The 1031 exception is particularly significant in real estate because, for the most part, all real estate in the United States is like-kind to all other real estate in the United States. So if you trade your stallion for a broodmare that is not like-kind, but if you trade your horse farm for an office building it is. You can even exchange your whole horse farm for part of an office building. Which is where the partnership thing comes in. What is the difference between a piece of real estate owned by diverse persons and a partnership of diverse persons that owns a piece of real estate? Such questions keep tax attorneys awake at night and also well fed. Revenue Procedure 2002-22 tells you the conditions your arrangement must meet to be worthy of asking the IRS to rule that it is not a partnership.
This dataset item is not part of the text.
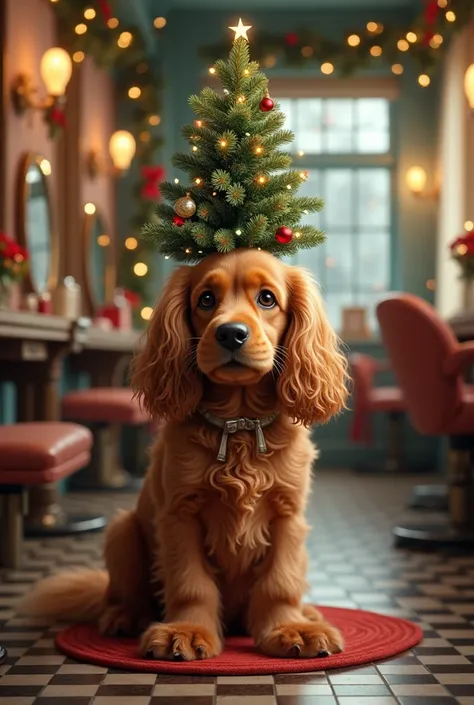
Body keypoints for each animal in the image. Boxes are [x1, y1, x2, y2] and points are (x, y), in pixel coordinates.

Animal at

That revenue procedure was part of the birth of a veritable industry. Someone selling rental or investment property had always had the opportunity to structure the sale as an exchange by inserting a third party facilitator and is even allowed time after selling the initial property to identify to the facilitator (45 days) the replacement property and for the facilitator to acquire the property (lesser of 180 days or the extended due date of the taxpayer’s return). Someone tired of being a landlord might however view that as exchanging one headache for another. By having a TIC interest as their target there was a broader range of properties available and there would be someone else to deal with all the tenant problems and repairs. Someone else to go bankrupt and leave the TIC members holding the bag.

The saddest part in the PMTA is the reference to the fact that there will be non-pro-rata cash contributions. Reading between the lines one can infer that some of the owners are a bit resentful at having to kick money in to straighten out the mess that they have landed in.

A couple of observations and then a moral. Even if the subsequent events converted the TICs into partnerships, this should not affect the validity of the like-kind exchanges that had the TIC’s as their targets. Presumably, the investors did not have the master tenant’s bankruptcy as part of their plans, They might want the ruling anyways since preparing a partnership return in these circumstances would be somewhat challenging. Since 1031 defers both losses and gains, some investors might want to argue that the arrangement really was a partnership, to begin with and the partnership interest they received was worth less than their basis in their relinquished properties. That would be a real tough argument to make though,

The moral is that tax savings are money. If buying something allows you to save taxes then the thing that you buy doesn’t cost you as much. It doesn’t make it free. And it is possible that, even with the discount that the tax savings create the thing is not worth what you are paying for it. I might go so far as to speculate that if the thing is designed with tax savings in mind that the designer feels entitled to a goodly share of your tax savings. In some cases, it might be your tax savings and then some. In which case, as the title says, it would be better to have just paid the taxes.

Oh by the way :

Any tax advice contained in this communication is not intended or written to be used, and cannot be used, for the purpose of (i) avoiding penalties under the Internal Revenue Code or (ii) promoting, marketing or recommending to another party any transaction or matter addressed herein.